His top tip for improving aphid control is manual destruction by hand. “This can be highly efficient at slowing down pest development in the early crop stage,” he says. “It’s easy to see the pest on small plants when they are pot thick - prior to spacing.”
Feltiella-System seeks out spider mites
“Although considered a major pest, cannabis growers are getting excellent levels of spider mite control using Feltiella-System (Feltiella acarisuga),” says Mark.
“Highly mobile, this predator is extremely effective at locating pest outbreaks before scouting teams.
“Extremely high temperatures can slow down predator population development while speeding up the pests,” he warns. “However, we see very good results from preventative programs; introductions must start when the crop is planted and continue weekly up to three weeks prior to harvest.”
The strategy is strengthened by releasing Phytoseiulus-System (Phytoseiulus persimilis) into any pest hot spots.
Thrips control with Orius-System
“Thrips aren’t considered a major pest for UK cannabis growers,” says Mark. “Pest pressure can increase mid-summer - during very hot, dry conditions.
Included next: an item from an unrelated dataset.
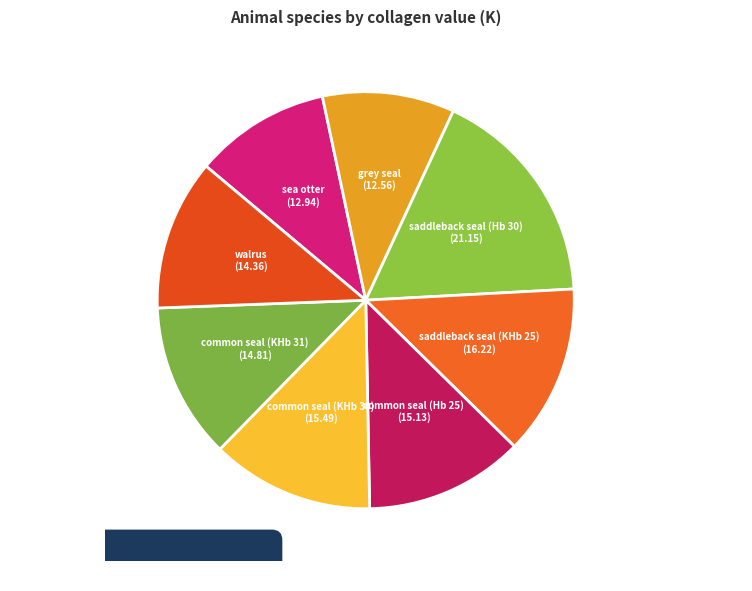

Is there any slice that represents more than half of the pie?

No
“Orius-System (Orius laevigatus) is highly effective at controlling thrips. The key is to get it established on the young crop by applying to any hot spots - as well as the full crop. To help keep pest numbers down during establishment, it’s a good idea to introduce Swirskii-System (Amblyseius swirskii).”
Remain vigilant for Silver-Y moth
In cannabis crops, the key caterpillar pest is the Silver-Y moth Autographa gamma.
“With the potential to arrive from mainland Europe in late summer, careful monitoring is recommended,” says Mark. “While there have been no reported problems in the last three years, UK growers should remain vigilant.
“IPM control strategies incorporate Steinernema-System and Delta pheromone traps, together with manual destruction by hand and the use of UV insect-o-cuter lamps - can also play a useful role.
Physical controls play important role
Physical control becomes an important component of IPM strategies in medicinal cannabis crops.
“In the UK crop, growers are getting good results using our contact product Protac SF. With a physical mode of action, Protac SF can be used to aid the control of aphids, adult leaf miner, spider, and whitefly. It’s particularly effective when used on younger plants, those that have recently arrived from propagation.”
In the UK medicinal cannabis crop, powdery mildew, Botrytis, and occasionally sclerotinia - with mildew and Botrytis - are the most common diseases.
“If the environment is humid, Botrytis can affect some buds late on in the cropping cycle,” says Mark.